### WORK TO COMPLETE
1. Reproduce the passage on Iran's Revolutionary Guards word for word, everything from "Within the past" down to "need the address.".
2. Write out, word for word, everything in the rows from the line containing "aimed at improving the development and" down to the last line of the rows.

### SOURCE PASSAGE

# # # # # # #

Dr Hassan Abbasi, head of the Centre for Doctrinal Strategic Studies in the Revolutionary Guards, said in a speech that 29 western targets had been identified:
“We are ready to attack American and British sensitive points if they attack Iran’s nuclear facilities.” He added that some of them were “quite close” to the Iranian border in Iraq.In a tape recording heard by The Sunday Times, Abbasi warned the would-be martyrs to “pay close attention to wily England” and vowed that “Britain’s demise is on our agenda”.
At a recruiting station in Tehran recently, volunteers for the force had to show their birth certificates, give proof of their address and tick a box stating whether they would prefer to attack American targets in Iraq or Israeli targets.
President Mahmoud Ahmadinejad warned last Friday that Israel was heading towards “annihilation”. He was speaking at a Tehran conference on Palestinian rights aimed at promoting Iran as a new Middle Eastern superpower.
According to western intelligence documents leaked to The Sunday Times, the Revolutionary Guards are in charge of a secret nuclear weapons programme designed to evade the scrutiny of the International Atomic Energy Agency.
One of the leaked reports, dating from February this year, confirms that President George W Bush is preparing to strike Iran. “If the problem is not resolved in some way, he intends to act before leaving office because it would be ‘unfair’ to leave the task of destroying Iran’s nuclear facilities to a new president,” the document says.
Alireza Jafarzadeh, a former spokesman for National Council of Resistance of Iran (NCRI), an opposition group, said a secret, parallel military programme was under way. According to sources inside Iran, the Revolutionary Guards were constructing underground sites that could be activated if Iran’s known nuclear facilities were destroyed.
The NCRI is the political wing of the Mujaheddin-e-Khalq, which is deemed a terrorist organisation in Britain and America. However, much of its information is considered to be “absolutely credible” by western intelligence sources after Jafarzadeh revealed the existence of the Natanz plant in 2002.
Within the past year, 14 large and several smaller projects have been created, according to Jafarzadeh. Several are designed to be nuclear factories; others are for the storage of weapons, he claimed.
Wild Thing's comment.....
The government in Iran needs its ass kicked hard. 40,000 trained suicide bombers? Good grief! Their rhetoric is on overkill!
Hey all you Revolutionary Guard Guys, most of us Amuricans hang out at a place in New York called the United Nations. But, please don't bomb that, we use that as a place to make our films about your culture being bad and we use that as a place to plan wars against your country. We'd be really unhappy if you bombed our United Nations headquarters in New York City.
Let me know if you need the address.

# # # # # # #

### GIVEN DATA
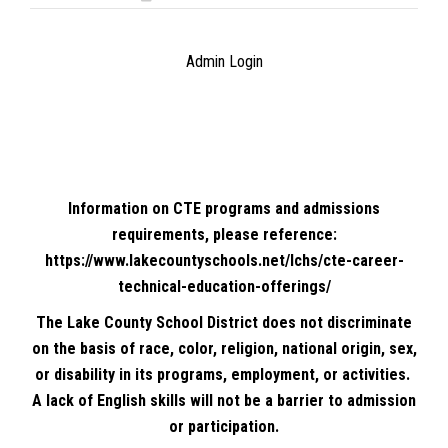
Admin Login
Information on CTE programs and admissions
requirements, please reference:
https://www.lakecountyschools.net/lchs/cte-career-
technical-education-offerings/
The Lake County School District does not discriminate
on the basis of race, color, religion, national origin, sex,
or disability in its programs, employment, or activities.
A lack of English skills will not be a barrier to admission
or participation.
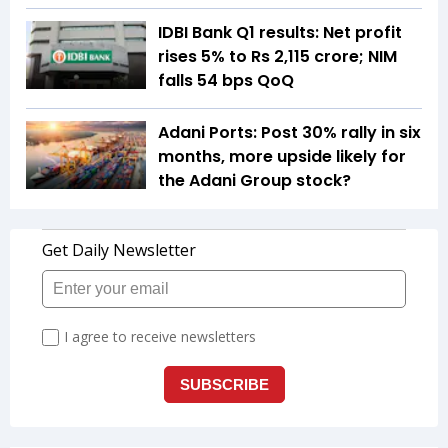
IDBI Bank Q1 results: Net profit
rises 5% to Rs 2,115 crore; NIM
falls 54 bps QoQ
Adani Ports: Post 30% rally in six
months, more upside likely for
the Adani Group stock?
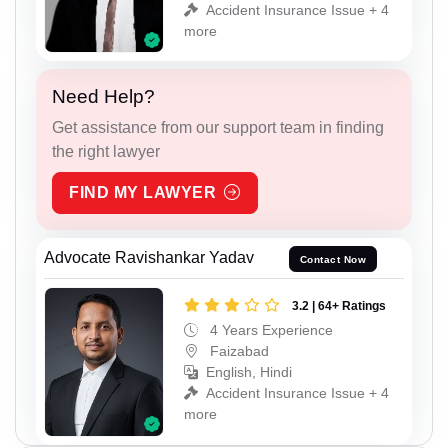
Accident Insurance Issue + 4
more
Need Help?
Get assistance from our support team in finding
the right lawyer
FIND MY LAWYER
Advocate Ravishankar Yadav
Contact Now
3.2 | 64+ Ratings
4 Years Experience
Faizabad
English, Hindi
Accident Insurance Issue + 4
more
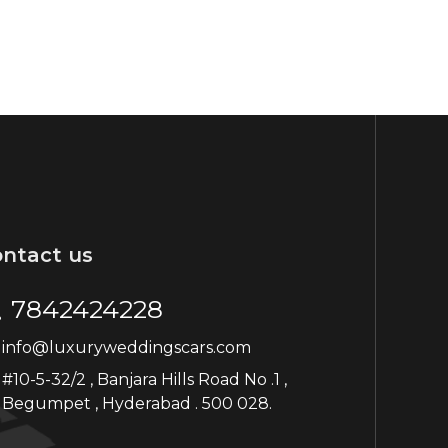
ntact us
7842424228
info@luxuryweddingscars.com
#10-5-32/2 , Banjara Hills Road No .1 ,
Begumpet , Hyderabad . 500 028.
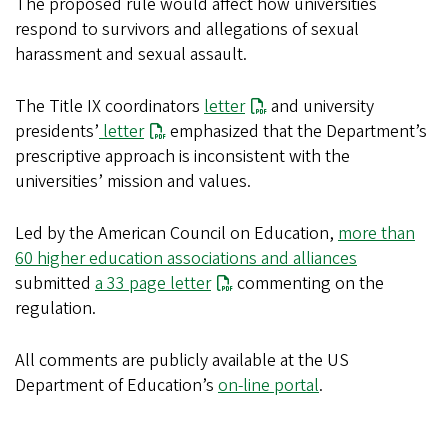
The proposed rule would affect how universities
respond to survivors and allegations of sexual
harassment and sexual assault.
The Title IX coordinators
letter
and university
presidents’
letter
emphasized that the Department’s
prescriptive approach is inconsistent with the
universities’ mission and values.
Led by the American Council on Education,
more than
60 higher education associations and alliances
submitted
a 33 page letter
commenting on the
regulation.
All comments are publicly available at the US
Department of Education’s
on-line portal
.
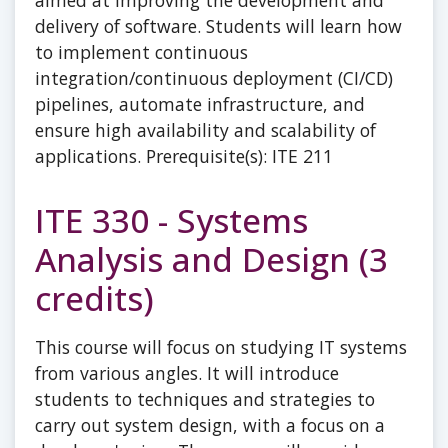
aimed at improving the development and
delivery of software. Students will learn how
to implement continuous
integration/continuous deployment (CI/CD)
pipelines, automate infrastructure, and
ensure high availability and scalability of
applications. Prerequisite(s): ITE 211
ITE 330 - Systems
Analysis and Design (3
credits)
This course will focus on studying IT systems
from various angles. It will introduce
students to techniques and strategies to
carry out system design, with a focus on a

# # # # # # #

### SOLUTIONS IN ORDER
1.
Within the past year, 14 large and several smaller projects have been created, according to Jafarzadeh. Several are designed to be nuclear factories; others are for the storage of weapons, he claimed.
Wild Thing's comment.....
The government in Iran needs its ass kicked hard. 40,000 trained suicide bombers? Good grief! Their rhetoric is on overkill!
Hey all you Revolutionary Guard Guys, most of us Amuricans hang out at a place in New York called the United Nations. But, please don't bomb that, we use that as a place to make our films about your culture being bad and we use that as a place to plan wars against your country. We'd be really unhappy if you bombed our United Nations headquarters in New York City.
Let me know if you need the address.

2.
aimed at improving the development and
delivery of software. Students will learn how
to implement continuous
integration/continuous deployment (CI/CD)
pipelines, automate infrastructure, and
ensure high availability and scalability of
applications. Prerequisite(s): ITE 211
ITE 330 - Systems
Analysis and Design (3
credits)
This course will focus on studying IT systems
from various angles. It will introduce
students to techniques and strategies to
carry out system design, with a focus on a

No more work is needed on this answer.